### EXERCISE DIRECTIONS:
Set down the line that contains "cells are negative" and every line after it to the end of the entries, exactly as they stand and nothing more.

### MATERIALS PROVIDED:
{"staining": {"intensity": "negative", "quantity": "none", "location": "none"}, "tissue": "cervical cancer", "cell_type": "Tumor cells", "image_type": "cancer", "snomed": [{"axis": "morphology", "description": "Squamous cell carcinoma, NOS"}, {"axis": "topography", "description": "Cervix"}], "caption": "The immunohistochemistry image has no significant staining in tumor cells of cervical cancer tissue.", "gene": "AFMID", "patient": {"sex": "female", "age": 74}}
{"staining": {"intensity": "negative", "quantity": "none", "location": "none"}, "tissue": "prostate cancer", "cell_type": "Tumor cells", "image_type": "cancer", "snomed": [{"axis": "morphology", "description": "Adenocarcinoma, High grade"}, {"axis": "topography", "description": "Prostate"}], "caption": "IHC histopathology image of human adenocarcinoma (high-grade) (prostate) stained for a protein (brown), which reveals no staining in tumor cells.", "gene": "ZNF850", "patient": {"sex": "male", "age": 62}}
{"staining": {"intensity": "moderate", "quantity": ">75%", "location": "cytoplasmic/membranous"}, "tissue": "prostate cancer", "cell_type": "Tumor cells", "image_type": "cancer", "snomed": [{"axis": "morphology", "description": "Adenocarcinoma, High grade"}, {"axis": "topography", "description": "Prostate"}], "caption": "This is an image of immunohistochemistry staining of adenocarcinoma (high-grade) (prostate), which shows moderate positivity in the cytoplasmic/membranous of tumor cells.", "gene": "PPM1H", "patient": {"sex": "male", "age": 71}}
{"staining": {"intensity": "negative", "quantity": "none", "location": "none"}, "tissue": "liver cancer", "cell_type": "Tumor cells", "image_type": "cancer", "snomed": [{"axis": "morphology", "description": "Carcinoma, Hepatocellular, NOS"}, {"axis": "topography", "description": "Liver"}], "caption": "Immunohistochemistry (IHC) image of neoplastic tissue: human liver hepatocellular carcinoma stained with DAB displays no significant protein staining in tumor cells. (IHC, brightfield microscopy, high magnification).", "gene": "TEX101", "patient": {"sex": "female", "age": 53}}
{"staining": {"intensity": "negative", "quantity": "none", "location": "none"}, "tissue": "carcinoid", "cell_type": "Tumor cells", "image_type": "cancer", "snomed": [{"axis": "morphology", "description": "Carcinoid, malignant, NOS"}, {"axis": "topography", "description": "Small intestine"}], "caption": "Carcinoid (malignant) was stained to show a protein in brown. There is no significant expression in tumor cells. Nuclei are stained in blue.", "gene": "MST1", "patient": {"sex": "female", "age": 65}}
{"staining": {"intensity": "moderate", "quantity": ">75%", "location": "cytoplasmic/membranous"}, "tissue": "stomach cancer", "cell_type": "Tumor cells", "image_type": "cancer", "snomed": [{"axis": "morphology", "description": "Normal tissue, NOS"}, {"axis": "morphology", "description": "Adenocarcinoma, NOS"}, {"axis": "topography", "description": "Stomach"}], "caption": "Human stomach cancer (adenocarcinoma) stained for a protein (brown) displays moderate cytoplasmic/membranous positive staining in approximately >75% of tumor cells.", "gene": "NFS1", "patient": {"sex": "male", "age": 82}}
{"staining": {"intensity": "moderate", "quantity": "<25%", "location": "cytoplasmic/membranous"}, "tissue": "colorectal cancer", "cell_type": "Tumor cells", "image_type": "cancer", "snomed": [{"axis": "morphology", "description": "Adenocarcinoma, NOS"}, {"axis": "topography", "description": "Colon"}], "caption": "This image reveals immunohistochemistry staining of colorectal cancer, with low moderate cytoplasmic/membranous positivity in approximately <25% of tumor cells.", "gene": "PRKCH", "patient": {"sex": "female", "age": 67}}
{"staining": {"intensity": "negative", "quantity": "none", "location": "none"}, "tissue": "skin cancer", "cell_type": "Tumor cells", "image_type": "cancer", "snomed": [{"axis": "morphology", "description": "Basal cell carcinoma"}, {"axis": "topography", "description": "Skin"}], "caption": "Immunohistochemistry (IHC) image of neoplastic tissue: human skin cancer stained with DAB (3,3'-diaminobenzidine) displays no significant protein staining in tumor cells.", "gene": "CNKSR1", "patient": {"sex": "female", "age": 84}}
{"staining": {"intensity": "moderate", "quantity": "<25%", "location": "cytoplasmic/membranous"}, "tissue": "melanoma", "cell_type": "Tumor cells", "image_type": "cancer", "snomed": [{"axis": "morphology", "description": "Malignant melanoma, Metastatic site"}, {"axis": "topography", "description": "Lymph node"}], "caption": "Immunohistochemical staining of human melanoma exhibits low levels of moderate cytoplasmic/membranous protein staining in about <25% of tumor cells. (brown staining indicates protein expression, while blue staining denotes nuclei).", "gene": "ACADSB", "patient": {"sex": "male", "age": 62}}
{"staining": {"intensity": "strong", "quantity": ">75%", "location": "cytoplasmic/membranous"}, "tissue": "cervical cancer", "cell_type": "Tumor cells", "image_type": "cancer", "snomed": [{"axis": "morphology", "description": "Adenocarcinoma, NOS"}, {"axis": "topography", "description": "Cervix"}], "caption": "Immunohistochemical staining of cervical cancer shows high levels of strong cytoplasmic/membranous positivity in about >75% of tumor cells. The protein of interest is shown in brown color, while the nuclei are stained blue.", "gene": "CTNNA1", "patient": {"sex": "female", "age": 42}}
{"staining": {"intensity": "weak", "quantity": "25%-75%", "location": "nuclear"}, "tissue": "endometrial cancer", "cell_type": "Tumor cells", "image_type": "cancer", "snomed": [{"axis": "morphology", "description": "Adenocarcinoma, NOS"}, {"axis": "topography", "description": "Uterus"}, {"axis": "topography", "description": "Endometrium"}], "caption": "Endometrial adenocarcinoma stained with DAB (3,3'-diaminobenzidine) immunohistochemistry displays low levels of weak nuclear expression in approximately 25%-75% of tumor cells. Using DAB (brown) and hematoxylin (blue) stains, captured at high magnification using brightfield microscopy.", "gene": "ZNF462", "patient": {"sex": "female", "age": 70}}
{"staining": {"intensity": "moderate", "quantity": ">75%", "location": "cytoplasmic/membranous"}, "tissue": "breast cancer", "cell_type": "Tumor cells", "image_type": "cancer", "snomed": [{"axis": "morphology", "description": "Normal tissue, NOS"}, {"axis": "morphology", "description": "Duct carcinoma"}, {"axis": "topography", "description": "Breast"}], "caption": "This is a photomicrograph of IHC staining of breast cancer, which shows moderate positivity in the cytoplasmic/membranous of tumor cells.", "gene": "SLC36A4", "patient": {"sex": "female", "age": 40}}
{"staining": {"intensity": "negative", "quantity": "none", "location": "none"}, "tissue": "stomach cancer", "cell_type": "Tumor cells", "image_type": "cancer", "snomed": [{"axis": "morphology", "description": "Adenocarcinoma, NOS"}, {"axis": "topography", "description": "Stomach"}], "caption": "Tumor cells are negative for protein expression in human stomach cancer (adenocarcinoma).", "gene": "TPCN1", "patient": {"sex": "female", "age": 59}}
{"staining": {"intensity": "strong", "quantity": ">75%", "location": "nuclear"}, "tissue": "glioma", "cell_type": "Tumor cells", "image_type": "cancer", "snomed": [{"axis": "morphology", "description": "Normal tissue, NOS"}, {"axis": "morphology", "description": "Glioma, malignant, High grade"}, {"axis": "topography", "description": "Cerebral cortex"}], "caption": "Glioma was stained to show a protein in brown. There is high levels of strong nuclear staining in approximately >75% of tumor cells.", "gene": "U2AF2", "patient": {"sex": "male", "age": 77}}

### RESULT FOR THIS TASK:
{"staining": {"intensity": "negative", "quantity": "none", "location": "none"}, "tissue": "stomach cancer", "cell_type": "Tumor cells", "image_type": "cancer", "snomed": [{"axis": "morphology", "description": "Adenocarcinoma, NOS"}, {"axis": "topography", "description": "Stomach"}], "caption": "Tumor cells are negative for protein expression in human stomach cancer (adenocarcinoma).", "gene": "TPCN1", "patient": {"sex": "female", "age": 59}}
{"staining": {"intensity": "strong", "quantity": ">75%", "location": "nuclear"}, "tissue": "glioma", "cell_type": "Tumor cells", "image_type": "cancer", "snomed": [{"axis": "morphology", "description": "Normal tissue, NOS"}, {"axis": "morphology", "description": "Glioma, malignant, High grade"}, {"axis": "topography", "description": "Cerebral cortex"}], "caption": "Glioma was stained to show a protein in brown. There is high levels of strong nuclear staining in approximately >75% of tumor cells.", "gene": "U2AF2", "patient": {"sex": "male", "age": 77}}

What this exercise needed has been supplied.